- [WHAT THE EXERCISE ASKS]: "with" is the word to look for; copy each line of the listing where it occurs.

- [DATA IN THIS EXERCISE]:
◇ ◇ ◇
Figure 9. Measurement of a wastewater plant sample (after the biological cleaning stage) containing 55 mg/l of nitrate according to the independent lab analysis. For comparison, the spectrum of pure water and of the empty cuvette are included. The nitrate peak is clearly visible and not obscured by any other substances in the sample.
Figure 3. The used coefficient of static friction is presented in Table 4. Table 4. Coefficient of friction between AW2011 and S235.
◇ ◇ ◇
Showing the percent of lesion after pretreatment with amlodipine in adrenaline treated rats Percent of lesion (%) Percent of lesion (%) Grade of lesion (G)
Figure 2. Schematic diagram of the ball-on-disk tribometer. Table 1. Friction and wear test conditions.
◇ ◇ ◇
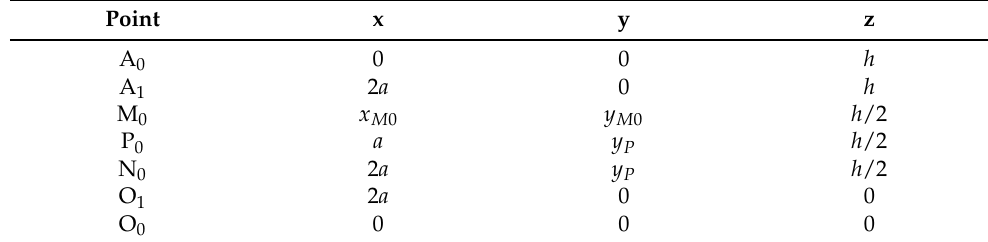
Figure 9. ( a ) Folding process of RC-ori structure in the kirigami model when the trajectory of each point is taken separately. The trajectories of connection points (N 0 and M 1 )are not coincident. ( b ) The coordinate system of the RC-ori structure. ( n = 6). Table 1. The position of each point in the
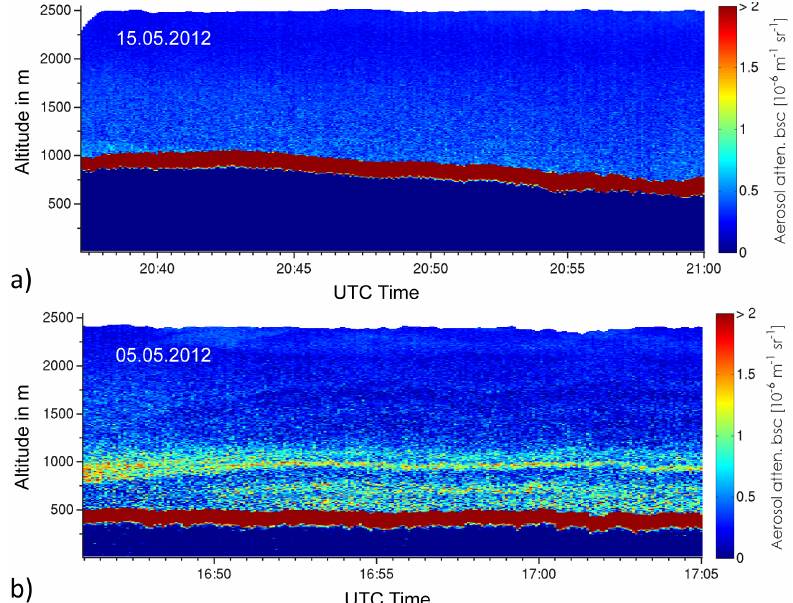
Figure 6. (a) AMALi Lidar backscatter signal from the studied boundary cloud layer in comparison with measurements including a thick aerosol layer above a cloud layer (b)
◇ ◇ ◇
- [RESPONSE TO THIS TASK]:
Showing the percent of lesion after pretreatment with amlodipine in adrenaline treated rats Percent of lesion (%) Percent of lesion (%) Grade of lesion (G)
Figure 6. (a) AMALi Lidar backscatter signal from the studied boundary cloud layer in comparison with measurements including a thick aerosol layer above a cloud layer (b)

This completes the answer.